We report a broadband investigation of the Z-type neutron star (NS) low mass X-ray binary (LMXB) GX 349+2 using AstroSat and NICER. AstroSat observed the source exhibiting large scale variability in its normal branch (NB) /flaring branch (FB) vertex and flaring branch (FB) and a moderate evolution during NICER observations. The power spectra exhibit very low-frequency noise (VLFN) and low-frequency noise (LFN)/flaring branch noise (FBN), described by a power law and an evolving Lorentzian. We investigate the energy dependence of variability components and their correlation with the spectral state to probe their origin.
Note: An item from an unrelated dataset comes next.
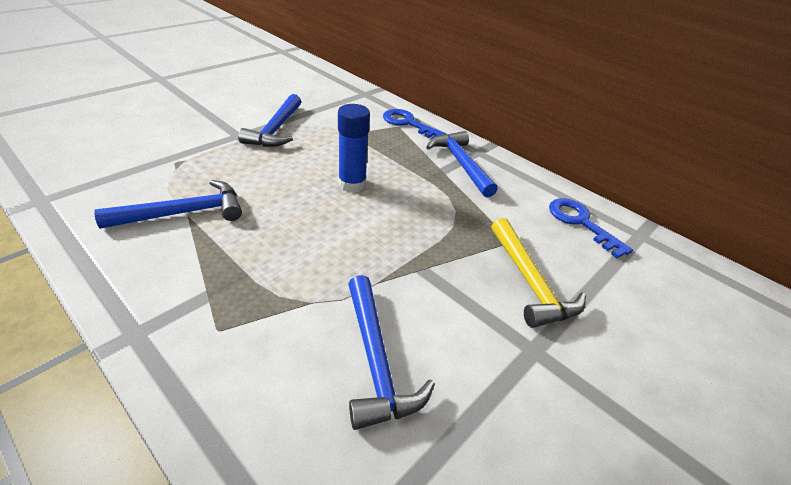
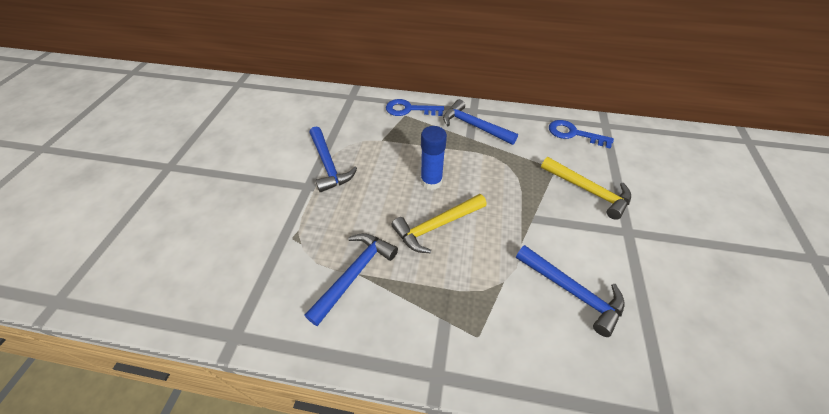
camera: 30 degrees left, 10 degrees up
none -> yellow hammer [391,194,487,253]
The joint spectra of GX 349+2 are modeled by two thermal and one non-thermal component. The source moves along the Z track, with the increasing accretion rate, further heating of the NS boundary layer, and increasing temperature/radius of the brightened hotspot at the disc-boundary layer interface/NS surface. A power law well represents the hard non-thermal coronal emission. As predicted by the gravitational redshift, we find a correlation between the line energy detected in NICER spectra and the inner disc radius with the Spearman rank correlation coefficient of 1. Using this correlation, we demonstrate the potential of a method to constrain the accreting compact object properties, including evolving continuum and line spectroscopy. We report the first detection of hard lag providing evidence of the VLFN originating from the accretion disc in NS LMXBs, representing fluctuation of propagation through the disc.